● What you have to do: Pick out the lines below that contain the string "model" and copy them all.

#### Records shown ####

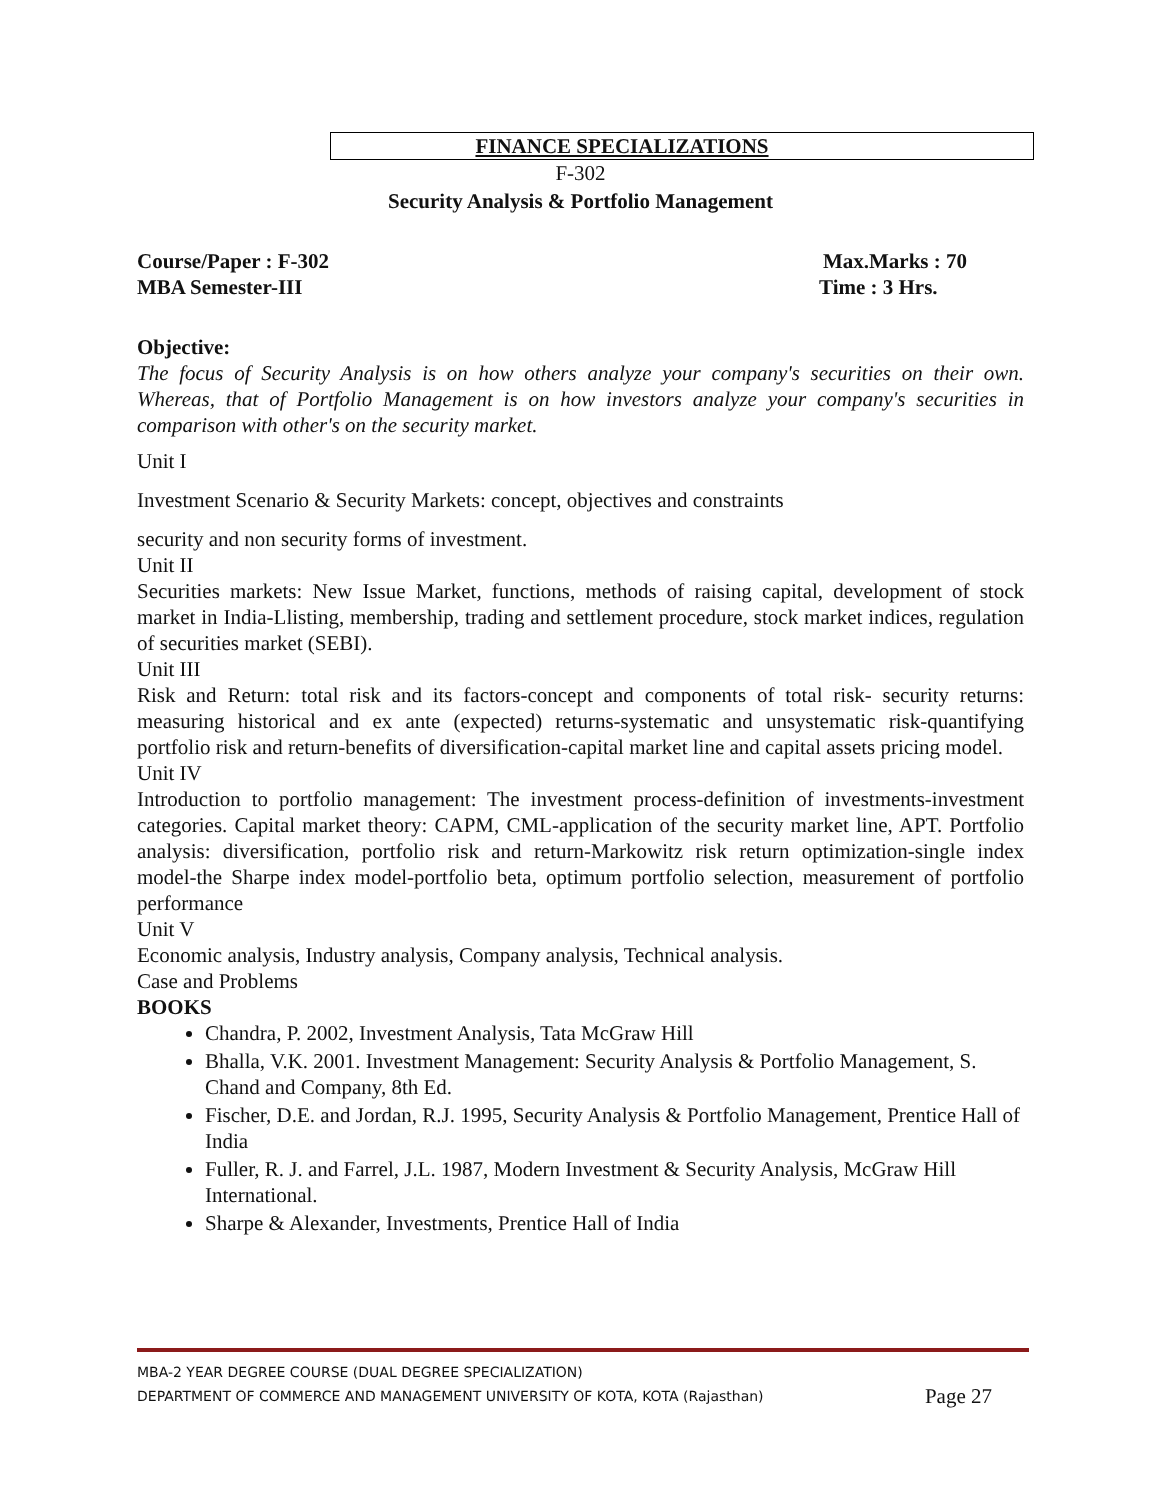FINANCE SPECIALIZATIONS
F-302
Security Analysis & Portfolio Management
Course/Paper : F-302 Max.Marks : 70
MBA Semester-III Time : 3 Hrs.
Objective:
The focus of Security Analysis is on how others analyze your company's securities on their own. Whereas, that of Portfolio Management is on how investors analyze your company's securities in comparison with other's on the security market.
Unit I
Investment Scenario & Security Markets: concept, objectives and constraints
security and non security forms of investment.
Unit II
Securities markets: New Issue Market, functions, methods of raising capital, development of stock market in India-Llisting, membership, trading and settlement procedure, stock market indices, regulation of securities market (SEBI).
Unit III
Risk and Return: total risk and its factors-concept and components of total risk- security returns: measuring historical and ex ante (expected) returns-systematic and unsystematic risk-quantifying portfolio risk and return-benefits of diversification-capital market line and capital assets pricing model.
Unit IV
Introduction to portfolio management: The investment process-definition of investments-investment categories. Capital market theory: CAPM, CML-application of the security market line, APT. Portfolio analysis: diversification, portfolio risk and return-Markowitz risk return optimization-single index model-the Sharpe index model-portfolio beta, optimum portfolio selection, measurement of portfolio performance
Unit V
Economic analysis, Industry analysis, Company analysis, Technical analysis.
Case and Problems
BOOKS
Chandra, P. 2002, Investment Analysis, Tata McGraw Hill
Bhalla, V.K. 2001. Investment Management: Security Analysis & Portfolio Management, S. Chand and Company, 8th Ed.
Fischer, D.E. and Jordan, R.J. 1995, Security Analysis & Portfolio Management, Prentice Hall of India
Fuller, R. J. and Farrel, J.L. 1987, Modern Investment & Security Analysis, McGraw Hill International.
Sharpe & Alexander, Investments, Prentice Hall of India
MBA-2 YEAR DEGREE COURSE (DUAL DEGREE SPECIALIZATION)
DEPARTMENT OF COMMERCE AND MANAGEMENT UNIVERSITY OF KOTA, KOTA (Rajasthan) Page 27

####

● Answer space:
Risk and Return: total risk and its factors-concept and components of total risk- security returns: measuring historical and ex ante (expected) returns-systematic and unsystematic risk-quantifying portfolio risk and return-benefits of diversification-capital market line and capital assets pricing model.
Introduction to portfolio management: The investment process-definition of investments-investment categories. Capital market theory: CAPM, CML-application of the security market line, APT. Portfolio analysis: diversification, portfolio risk and return-Markowitz risk return optimization-single index model-the Sharpe index model-portfolio beta, optimum portfolio selection, measurement of portfolio performance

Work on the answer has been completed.